Data Storage, Beyond the Data Warehouse
A data warehouse is a database optimised to analyse relational data from transactional systems and line of business applications. There is a big emphasis on data quality as data can only be entered into the data warehouse via a predetermined structure and schema. However if it’s not in a database, you can’t analyse it.
Data lakes originated to bridge the gap and enable analytics to be derived from a range of different sources including journal entries, objects/documents, unstructured, csv files, IoT & event streams, pictures, videos, GraphQL and log files. It stores the raw source data and provides the ability to discover and explore it so you don’t need to know your analytics requirements upfront and you can use a wider variety of data sources to make business decisions.
Capturing data in a Data Lake significantly reduces analytics turnaround time and helps organisations empower their data users which facilitates better collaboration, faster decision making and the exploration of new use cases such as Machine Learning or Research & Development.
Data Lake Challenges
According to AWS ‘the main challenge with a data lake architecture is that raw data is stored with no oversight of the contents. For a data lake to make data usable, it needs to have defined mechanisms to catalog, and secure data. Without these elements, data cannot be found, or trusted resulting in a “data swamp.” Meeting the needs of wider audiences require data lakes to have governance, semantic consistency, and access controls.’
To get the most out of your data lake we suggest you consider the following:
- Catalogue Data to Keep the Lake from Becoming a Swamp
- Allow for an ecosystem with a wide variety of tools & patterns to feed data into your data lake e.g. Extract Transform Load (ETL), event streaming, Change Data Capture (CDC), file transfers.
- Cloud-Based or Hybrid Architecture?
- Make Your Cloud-Based Data Lake a Nexus for Sharing Modern and Traditional Data
- Use the Data Lake as a fine grained, safe & secure Self-Service Data Exploration Platform
For a business to leverage their data it is essential they know where data is located, how it originated, who has access to it, what it contains, and that it is trustworthy whilst adhering to government compliance and policies. While a data lake addresses the ingestion, storage and access to the finely grained data, data governance focuses on improving the utilization, processing and quality of data. This is achieved by forming a team and developing patterns that are responsible for the data’s accuracy, availability, completeness, consistency, timeliness, validity, compliances, and uniqueness.

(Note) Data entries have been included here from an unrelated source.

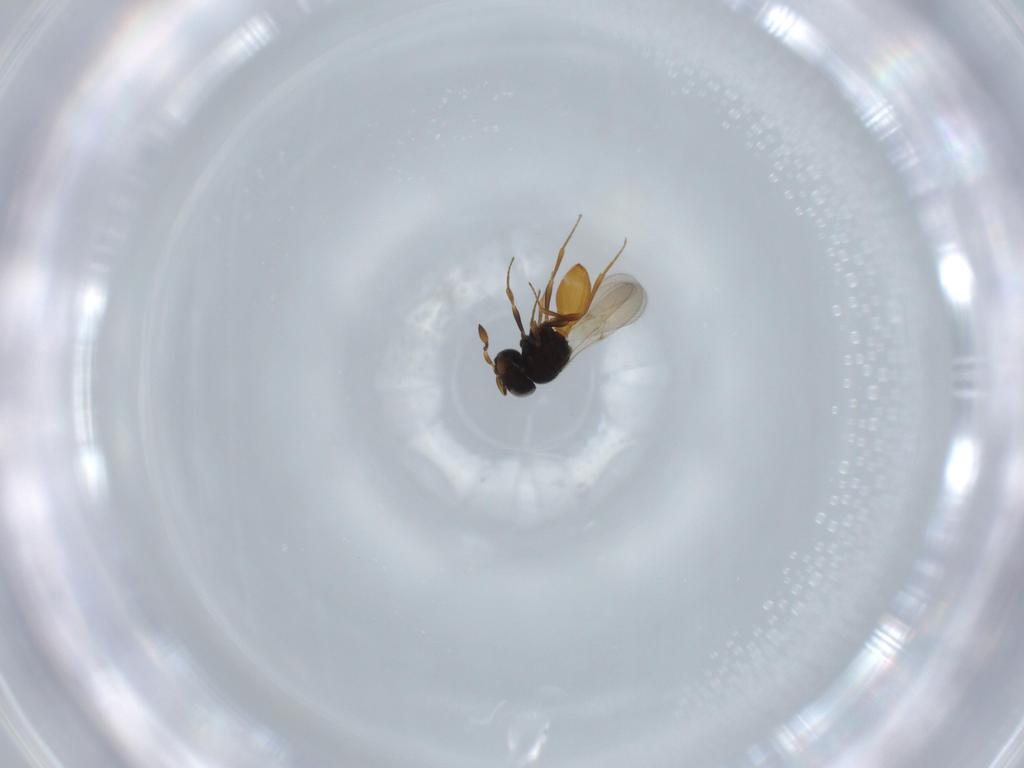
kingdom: Animalia
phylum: Arthropoda
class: Insecta
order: Hymenoptera
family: Scelionidae
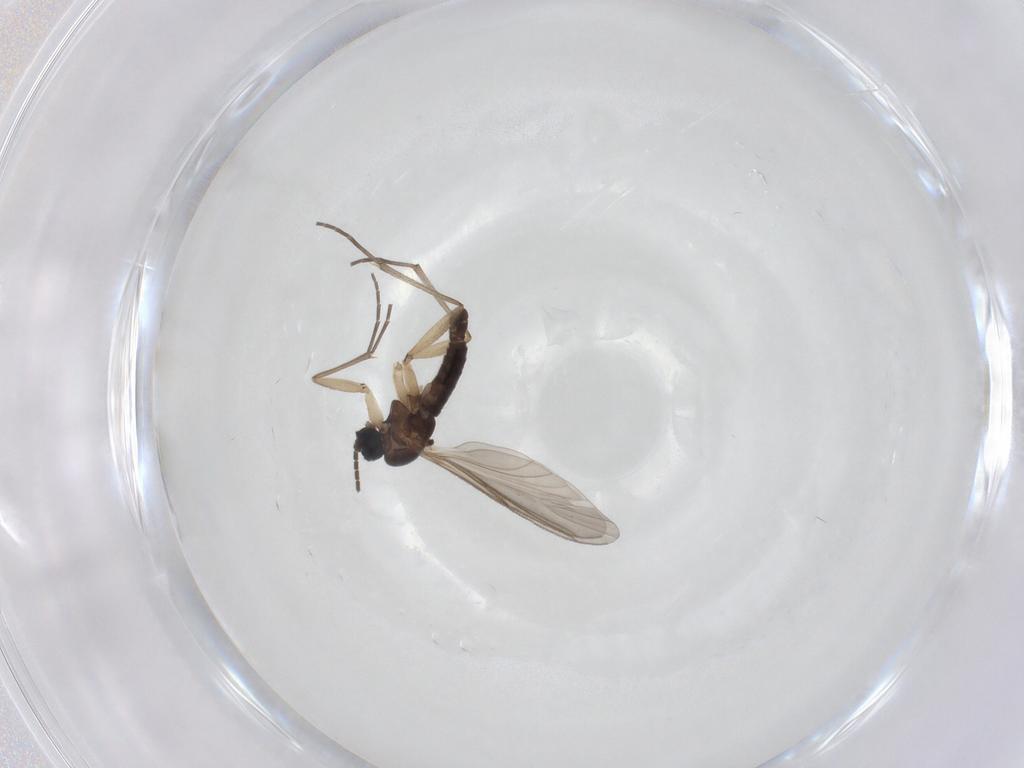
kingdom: Animalia
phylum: Arthropoda
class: Insecta
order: Diptera
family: Sciaridae
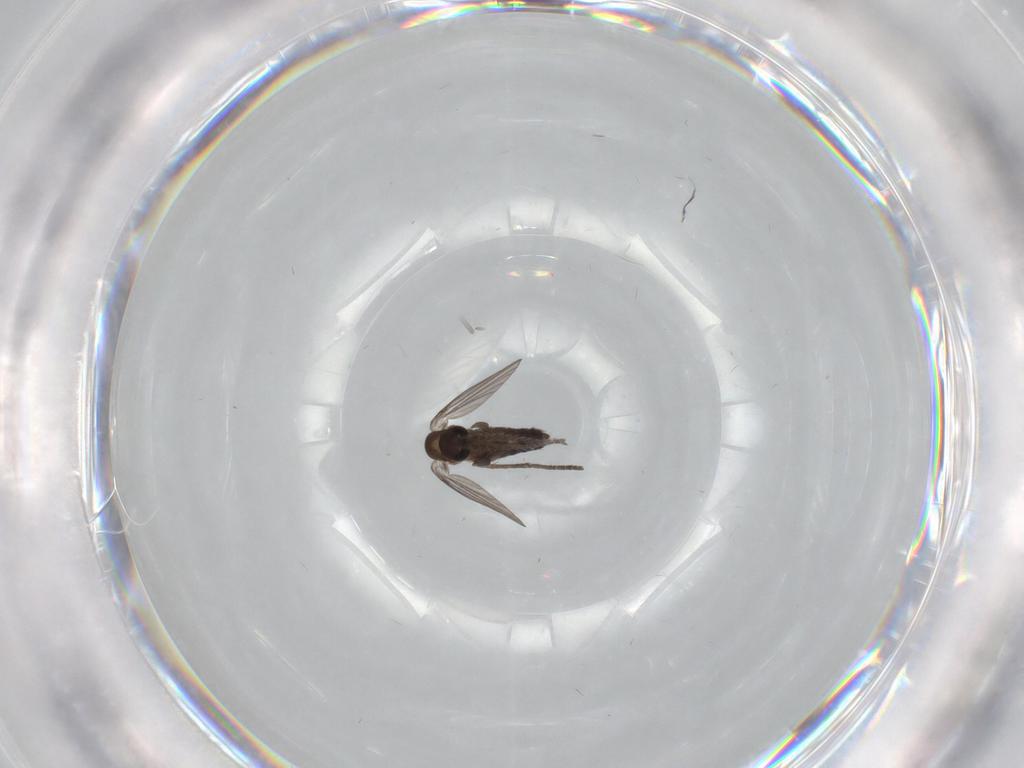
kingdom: Animalia
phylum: Arthropoda
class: Insecta
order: Diptera
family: Psychodidae
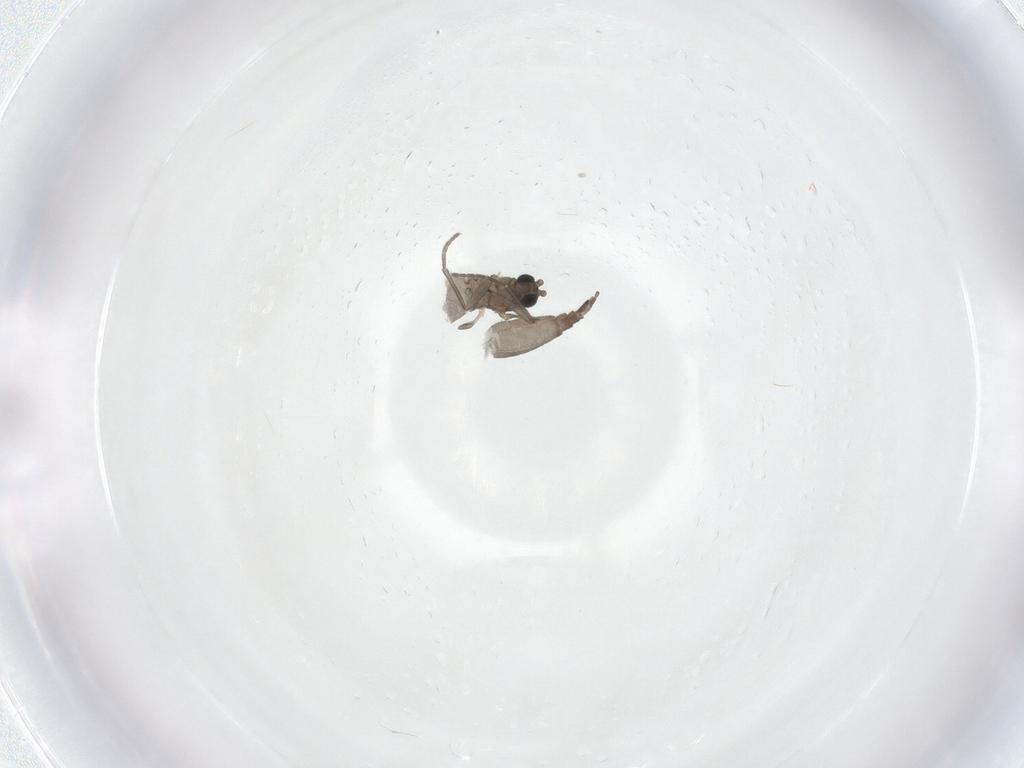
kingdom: Animalia
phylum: Arthropoda
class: Insecta
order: Diptera
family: Sciaridae
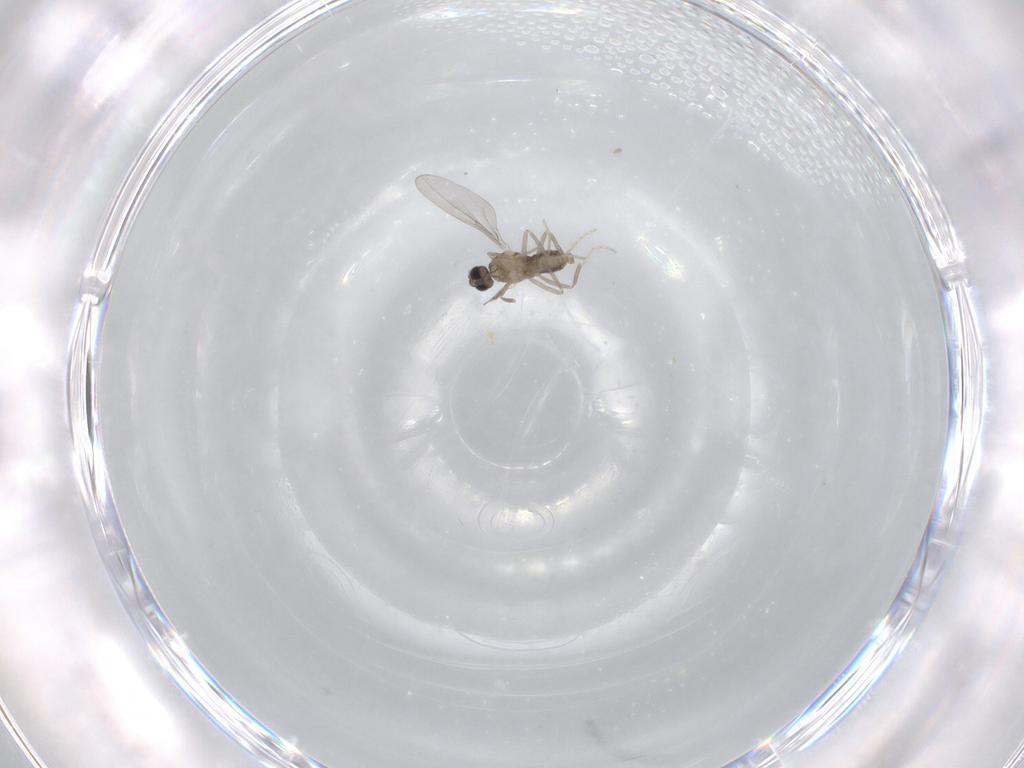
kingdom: Animalia
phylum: Arthropoda
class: Insecta
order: Diptera
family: Cecidomyiidae
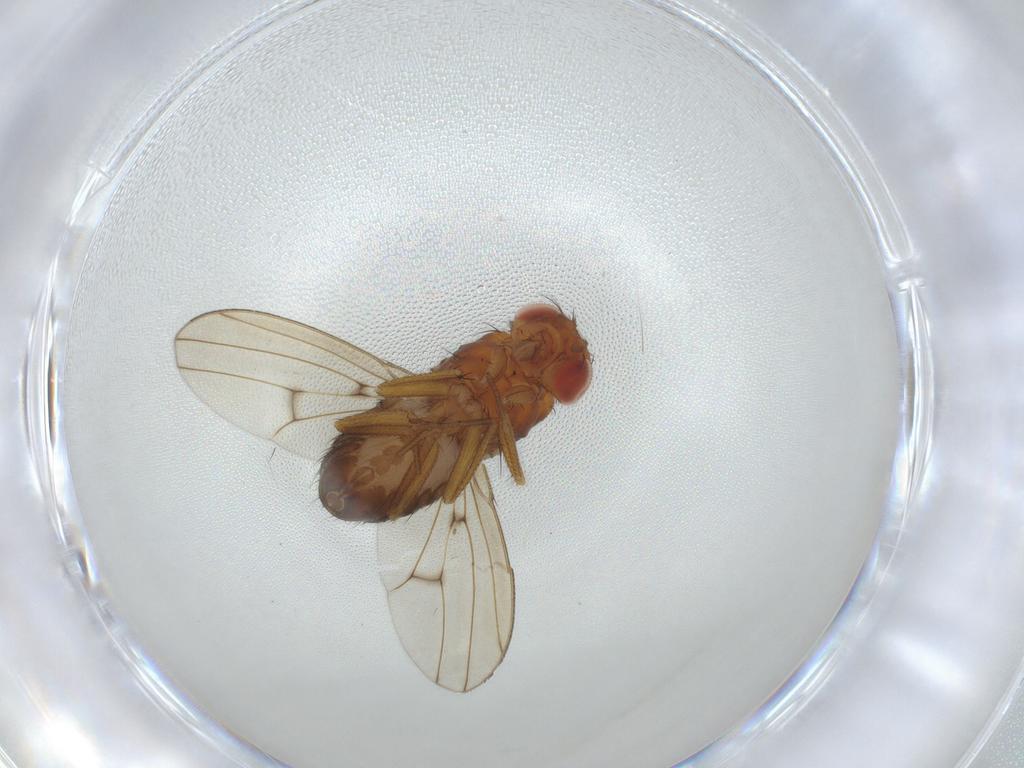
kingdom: Animalia
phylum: Arthropoda
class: Insecta
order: Diptera
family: Drosophilidae
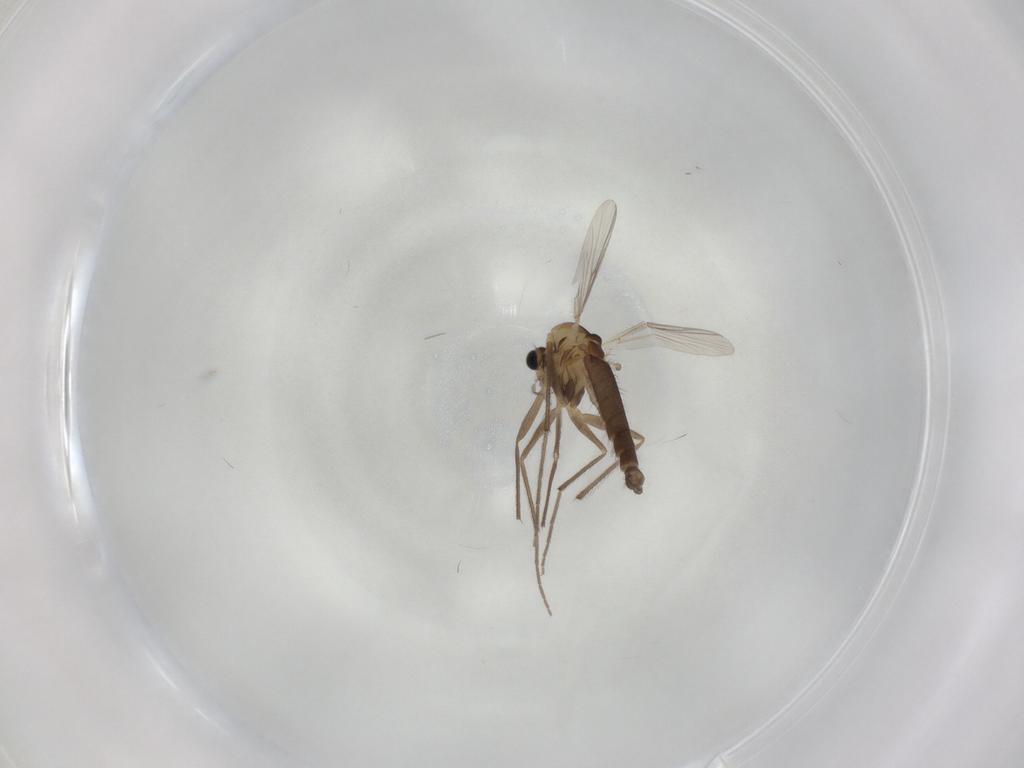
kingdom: Animalia
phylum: Arthropoda
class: Insecta
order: Diptera
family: Chironomidae
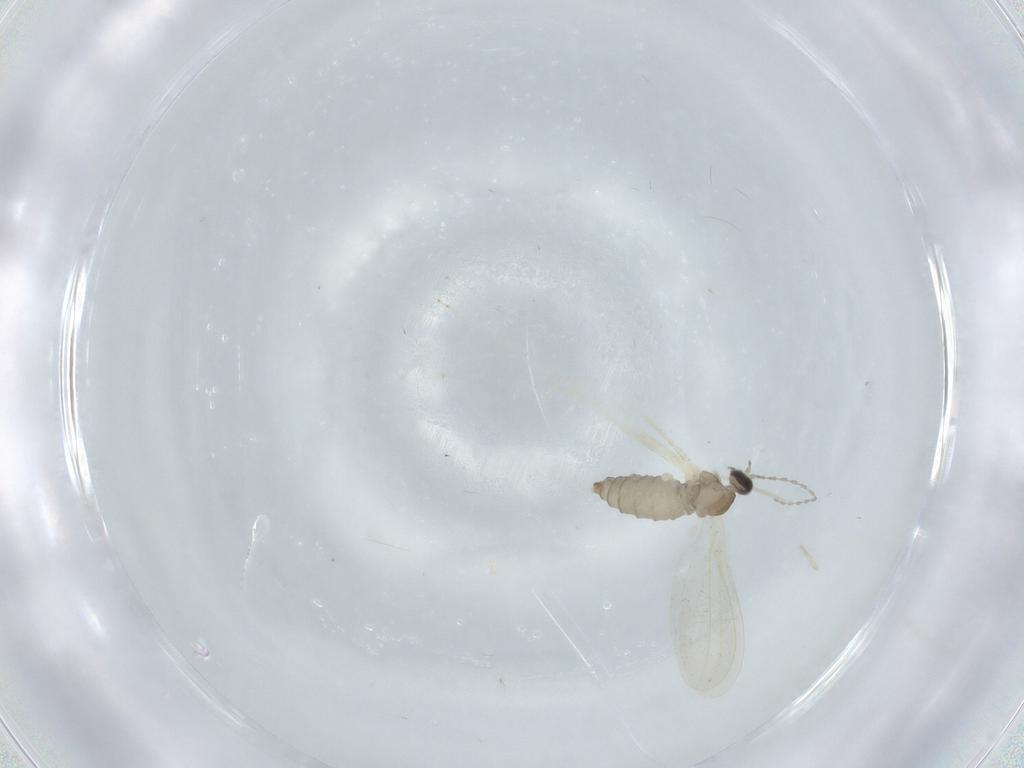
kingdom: Animalia
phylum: Arthropoda
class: Insecta
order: Diptera
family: Cecidomyiidae
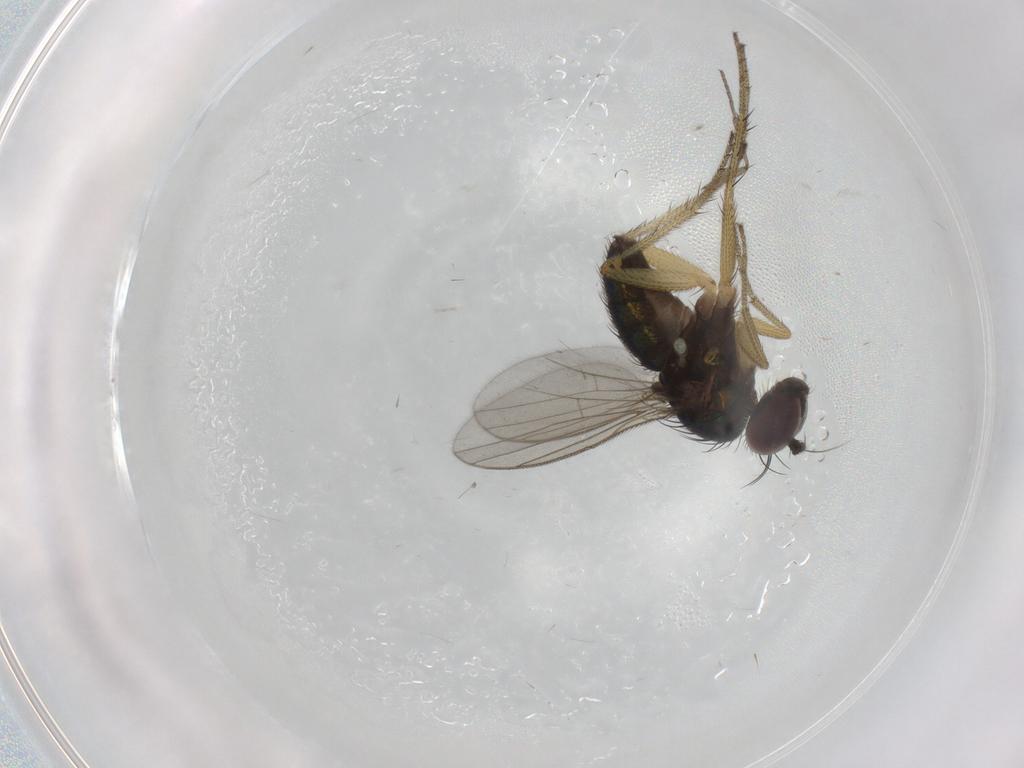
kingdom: Animalia
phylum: Arthropoda
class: Insecta
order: Diptera
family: Dolichopodidae
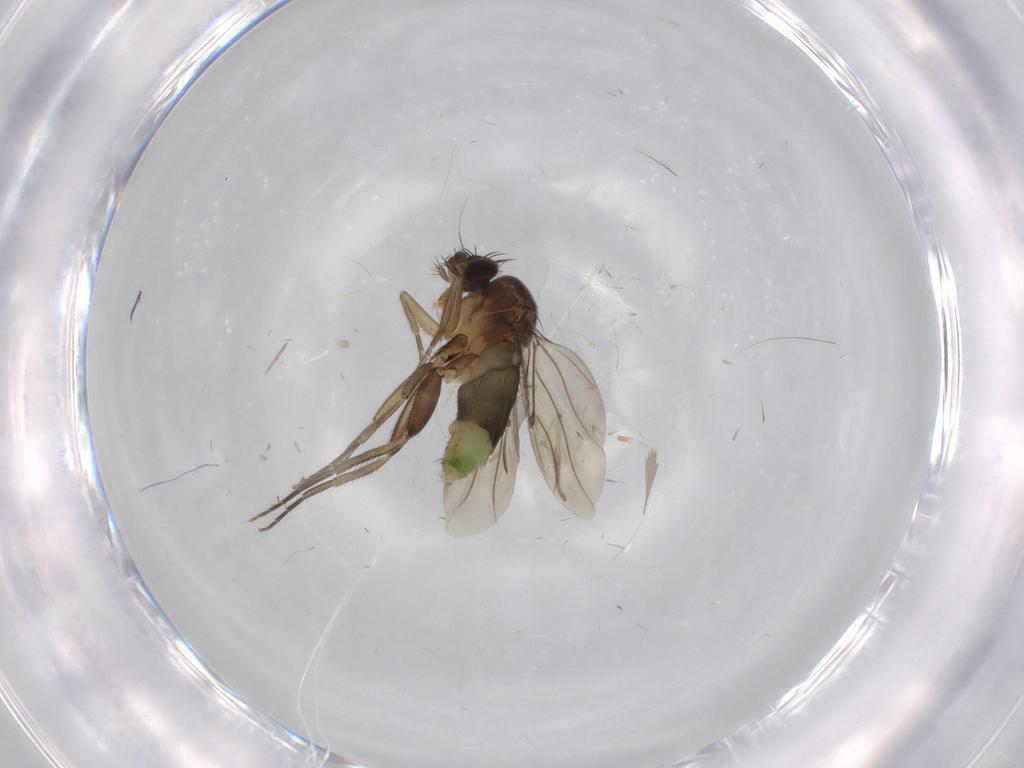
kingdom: Animalia
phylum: Arthropoda
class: Insecta
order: Diptera
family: Phoridae
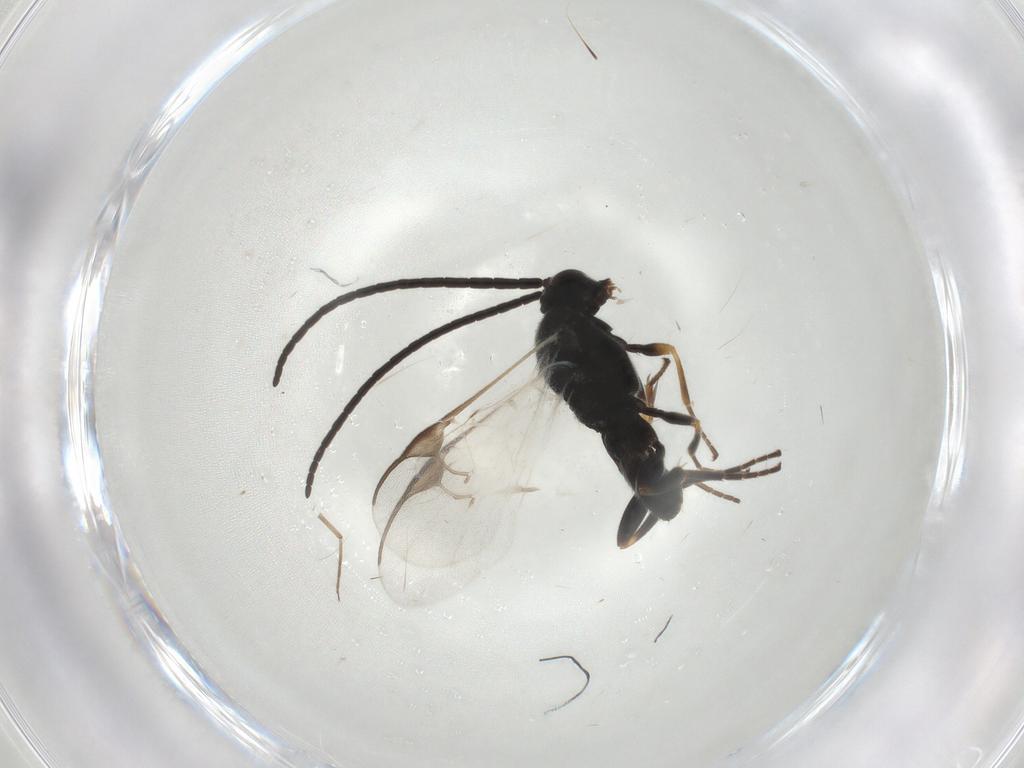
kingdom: Animalia
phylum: Arthropoda
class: Insecta
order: Hymenoptera
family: Braconidae
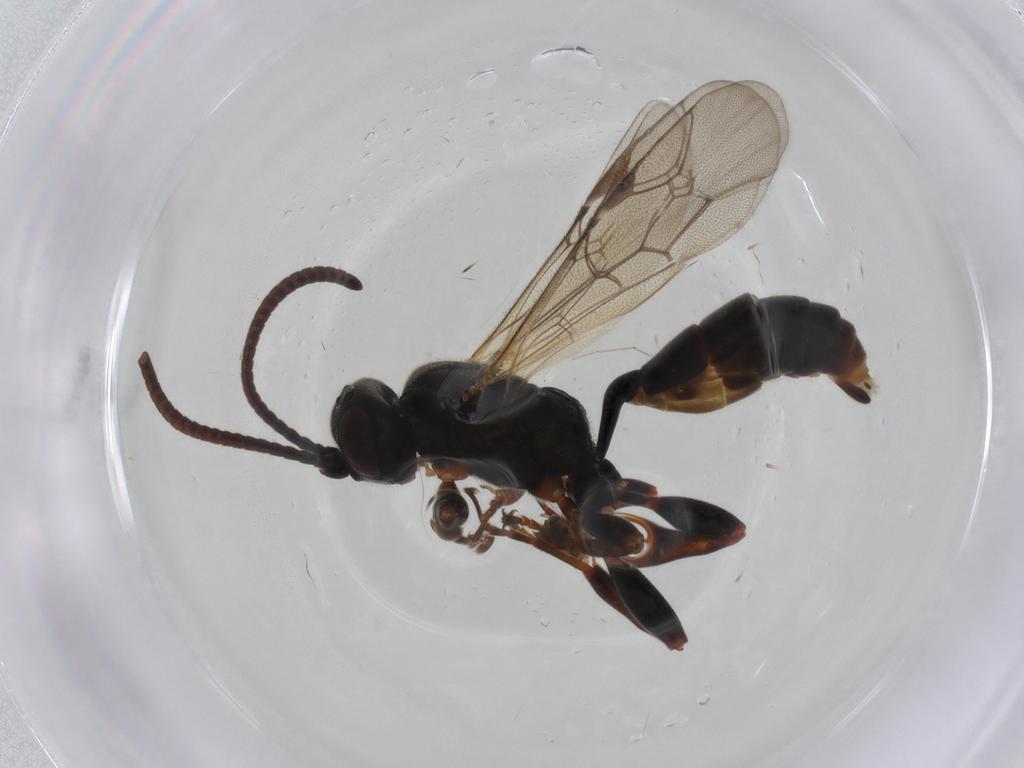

The key components of a good approach to data governance include:
In our experience data profiling is one of the most important steps in data governance. Profiling the data provides a holistic view of the data source which includes the statistics, quality and suitability of the data at an early stage in data intensive projects. It also helps data discoverability by providing the added tags and categories. Data access control can also be achieved by suitably adding confidentiality information in the form of tags or categories on the data as part of data profiling.
Some data profiling steps could include:
- Collecting descriptive statistics like min, max, count and sum.
- Collecting data types, length and recurring patterns.
- Tagging data with keywords, descriptions or categories.
- Performing data quality assessment, risk of performing joins on the data.
- Discovering metadata and assessing its accuracy.
- Identifying distributions, key candidates, foreign-key candidates, functional dependencies, associations and uniqueness, embedded value dependencies and performing inter-table analysis.
A good data profiling initiative also aims to go further than acknowledged industry techniques by understanding the business processes, how functional teams work with the data, understanding the business, their customers, typical problems teams have with the data, etc. With this context many more monitoring rules and transformation policies can be applied to improve quality.
“A digital business cannot exist without data and analytics. If an organization struggles with digital transformation, perhaps they haven’t given enough thought to data and the potential for valuable insights.” Gartner.
With the volume, value, and different types of data continually growing it is clear that having a holistic data strategy is critical for business success in the digital era. The question is how can you best mature your data and analytics capability so you can become a data-driven business sooner rather than later.